An anathema was an extreme sanction within the early Church, and remains so today within Orthodox Christianity which is the direct unbroken continuation of that Church, whereby a person was expelled from the Church–not restricted in their communion as with the often misunderstood excommunication, but expelled completely. This response by the gathered bishops displayed their deep concern about Arianism because they believed, as the Orthodox Church does today, that what people believe influences what they do and can set them on a path very far from authentic Christianity and in doing so endanger their salvation. Indeed, it is believed that Arianism was not a completely novel doctrine advanced by Arius, but a development of his exposure to lesser heretical teachings of Lucian his mentor. False teaching breeding false teaching.

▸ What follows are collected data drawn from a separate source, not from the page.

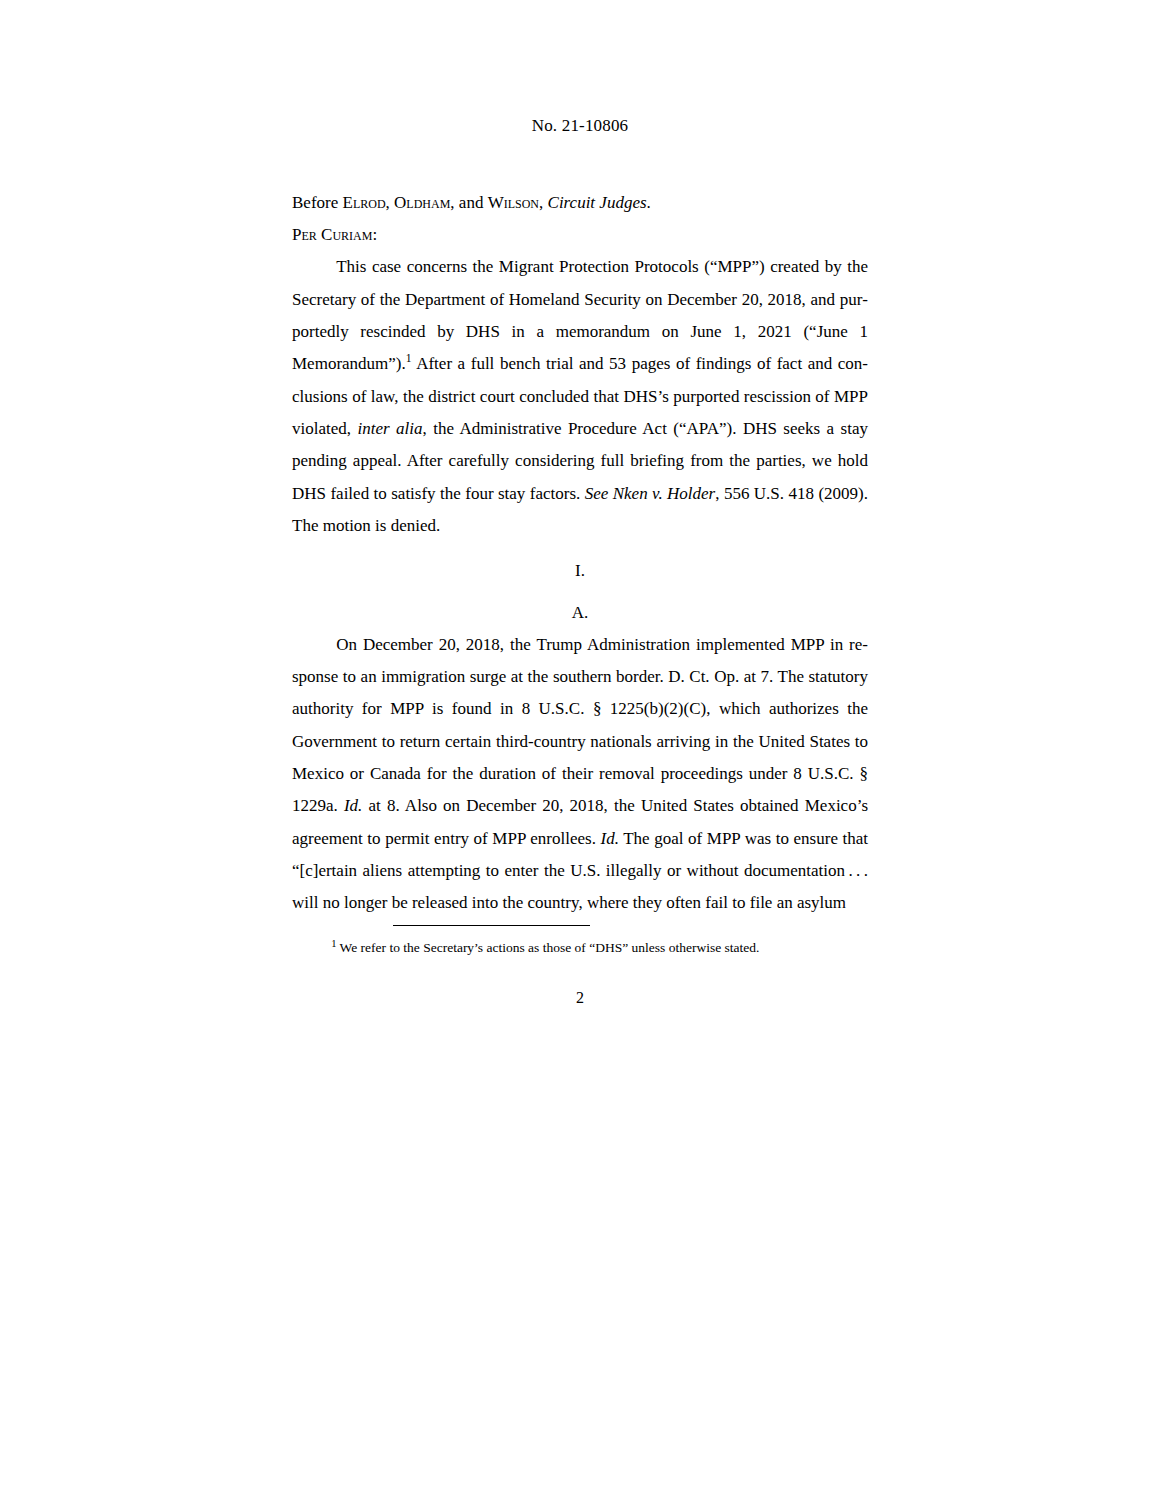No. 21-10806
Before Elrod, Oldham, and Wilson, Circuit Judges.
Per Curiam:
This case concerns the Migrant Protection Protocols (“MPP”) created by the Secretary of the Department of Homeland Security on December 20, 2018, and purportedly rescinded by DHS in a memorandum on June 1, 2021 (“June 1 Memorandum”).1 After a full bench trial and 53 pages of findings of fact and conclusions of law, the district court concluded that DHS’s purported rescission of MPP violated, inter alia, the Administrative Procedure Act (“APA”). DHS seeks a stay pending appeal. After carefully considering full briefing from the parties, we hold DHS failed to satisfy the four stay factors. See Nken v. Holder, 556 U.S. 418 (2009). The motion is denied.
I.
A.
On December 20, 2018, the Trump Administration implemented MPP in response to an immigration surge at the southern border. D. Ct. Op. at 7. The statutory authority for MPP is found in 8 U.S.C. § 1225(b)(2)(C), which authorizes the Government to return certain third-country nationals arriving in the United States to Mexico or Canada for the duration of their removal proceedings under 8 U.S.C. § 1229a. Id. at 8. Also on December 20, 2018, the United States obtained Mexico’s agreement to permit entry of MPP enrollees. Id. The goal of MPP was to ensure that “[c]ertain aliens attempting to enter the U.S. illegally or without documentation . . . will no longer be released into the country, where they often fail to file an asylum
1 We refer to the Secretary’s actions as those of “DHS” unless otherwise stated.
2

As such I believe that doctrine and dogma not only matter and are worth arguing over but that they are essential to Christianity being more than a secular philosophy but a transformative faith that is intended to be lived. To provide an analogy, carelessness in doctrine and dogma is akin to a physician saying, “The important thing for people to remember is that water is required for life. If people drink from the sea, a sewage line, or some other adulterated water supply who are we to be concerned. They are after all drinking water.” The Church is a hospital for sinners and should be providing the cleanest “water” possible.
Though I believe it to be the One, Holy, Catholic and Apostolic Church I am not opposed to people arguing that the Orthodox Christian Church is heterodox, heretical, or even non-Christian and so I could scarcely blame anyone for making such an argument against the Roman Catholic Church. What I am opposed to is when people make spurious, bad faith, and/or purposefully rude comments about a faith tradition. If someone is going to make a claim, they should at least attempt to be accurate and accept corrections when it is pointed out that they are making theological claims at odds with the actual teachings of the tradition or are misrepresenting history.